D’ailleurs, tout au long des travaux du congrès, pas une seule fois le mot individu est utilisé, alors que celui de société revient sur toutes les bouches. Les différents intervenants évoquent abondamment la société du respect et de la dignité. Mais le premier des respects ne consiste-t-il pas à reconnaitre la liberté individuelle : Liberté d’agir, d’entreprendre, de créer, d’innover, de gagner de l’argent, de le consommer à sa guise. Non, pour Hamma Hammami et ses camarades, tout cela n’est pas seulement grossier. C’est plutôt contre- nature. Car, d’après la littérature du POCT, si l’individu existe, c’est seulement comme « victime d’un capitalisme vorace, qui broie la vie des ouvriers ».

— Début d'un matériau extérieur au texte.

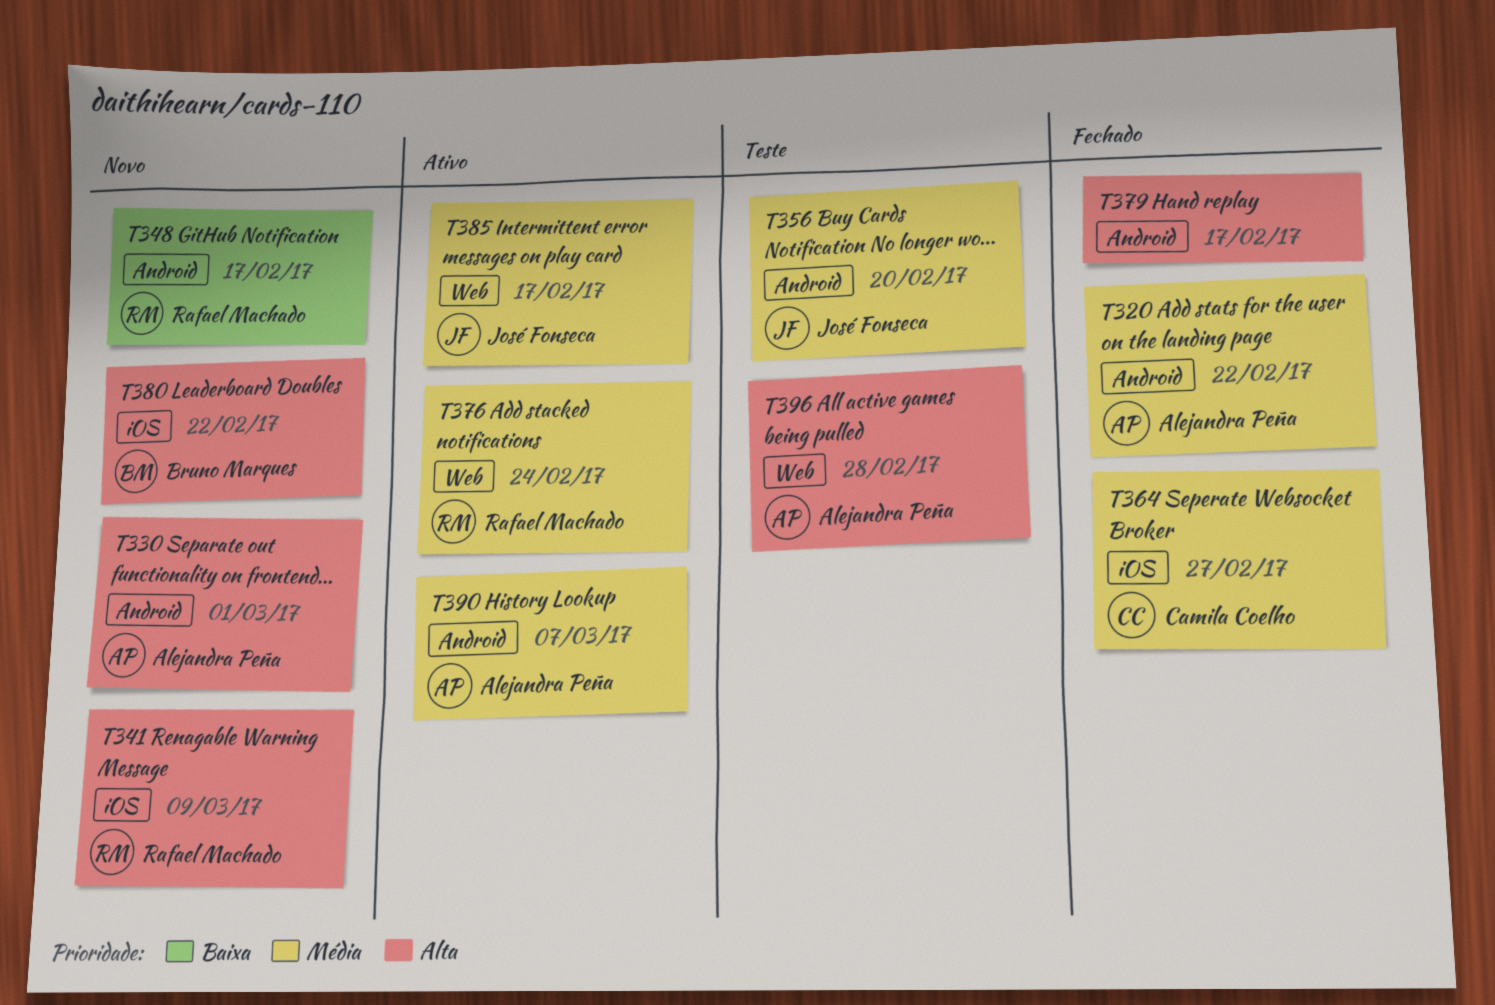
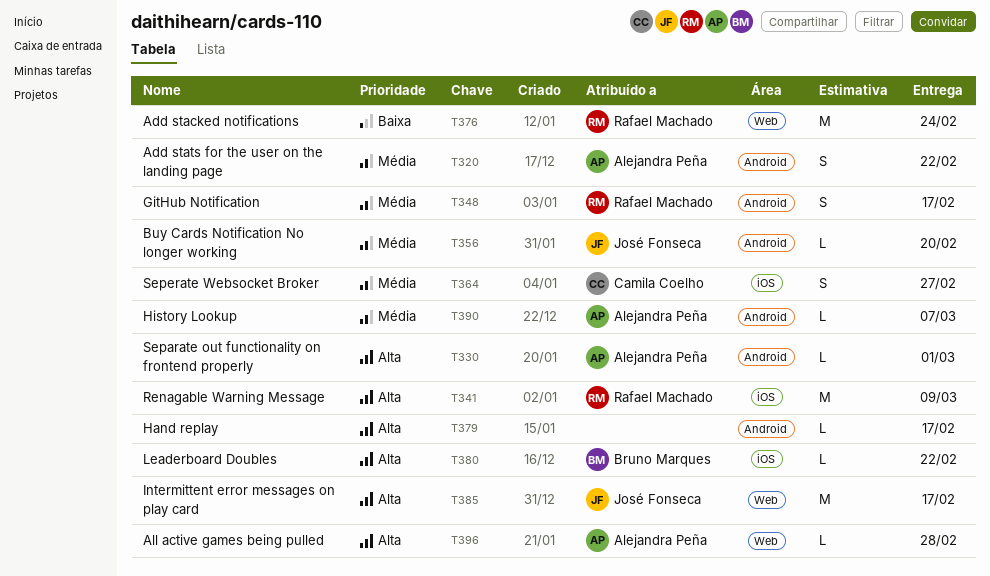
T348, priority: Baixa -> Média
T376, priority: Média -> Baixa
T385, priority: Média -> Alta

Finalement, dans la conclusion de la motion économique, tout relève de la société donc de l’Etat. La Tunisie souffre du chômage. Qu’à cela ne tienne. Le problème sera résolu grâce à la force publique. Comme au bon vieux temps des années soixante. Avec le résultat que l’on sait. Haro donc sur le capital. Les riches. Les IDE. L’occident. Et le plein emploi promis ! Avec quel argent ? Mystère ! Il n’est pas question de valoriser l’initiative individuelle. Et c’est logique, puisque pour Hamma Hammami, la justice sociale passe par l’égalité. Le tourniquet redistributeur. Une rhétorique que tous les socialistes du monde ont abandonnée depuis longtemps, pour reconnaitre que le progrès social dépend du progrès économique, qui ne saurait exister sans l’encouragement de l’initiative individuelle. Avec cette balourde propagande, le POCT passe à côté de la définition des problèmes et de leur hiérarchisation, et des mots qu’on emploie pour les traiter. Car, affirme Jaques Attali, conseiller de François Mitterrand pendant dix ans, celui qui ne s’engage pas dans un effort permanent de réactualisation, se condamne à voir son langage, sa connaissance du monde et de la société, ses compétences…sombrer dans l’anachronisme.